Scaling Mesh Generation via Compressive Tokenization
Summary: The authors introduce a compact yet powerful mesh representation, Blocked and Patchified Tokenization (BPT), enabling the generation of meshes with over 8,000 faces. BPT compresses mesh sequences through block-wise indexing and patch aggregation, reducing sequence length by approximately 75% compared to the original data. This compression breakthrough allows for the use of higher-face-count mesh data, enhancing detail and robustness in mesh generation. Leveraging BPT, the authors developed a foundational mesh generative model trained on scaled mesh data, allowing flexible control over point clouds and images. The model achieves state-of-the-art (SoTA) performance, generating meshes with detailed structure and accurate topology, positioning it for potential direct application in products.
CTC-Assisted LLM-Based Contextual ASR
Summary: Contextual automatic speech recognition (ASR), or hot-word customization, is crucial for enhancing ASR accuracy on rare words.
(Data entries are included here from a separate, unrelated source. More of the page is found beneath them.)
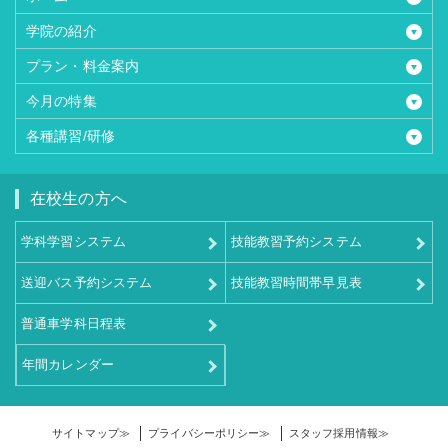
学院の紹介
プラン・料金案内
今月の特集
各種講習/研修
在校生の方へ
学科学習システム
技能教習予約システム
送迎バス予約システム
技能教習時間帯早見表
普通車学科日程表
年間カレンダー
サイトマップ≫
プライバシーポリシー≫
スタッフ採用情報≫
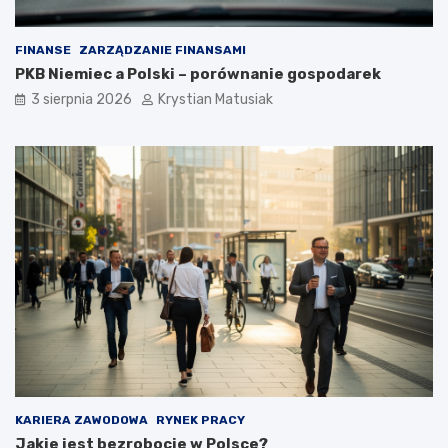
FINANSE
ZARZĄDZANIE FINANSAMI
PKB Niemiec a Polski – porównanie gospodarek
3 sierpnia 2026
Krystian Matusiak
KARIERA ZAWODOWA
RYNEK PRACY
Jakie jest bezrobocie w Polsce?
While current end-to-end (E2E) ASR systems perform well overall, they often struggle with recognizing uncommon terms. Standard E2E contextual ASR models typically have complex architectures and decoding processes that limit performance and make them vulnerable to distractor words. With large language model (LLM)-based ASR becoming more prevalent, the authors introduce a CTC-Assisted LLM-Based Contextual ASR model featuring an efficient filtering algorithm.
This model uses coarse CTC decoding to identify relevant hot-words, which are then incorporated into the LLM prompt, achieving word error rates (WER/B-WER) of 1.27%/3.67% and 2.72%/8.02% on the Librispeech test-clean and test-other sets for rare word recognition. These results significantly outperform the baseline LLM-based ASR model and other related methods. Notably, the model maintains strong performance even with up to 2,000 biasing words, highlighting its robustness and scalability.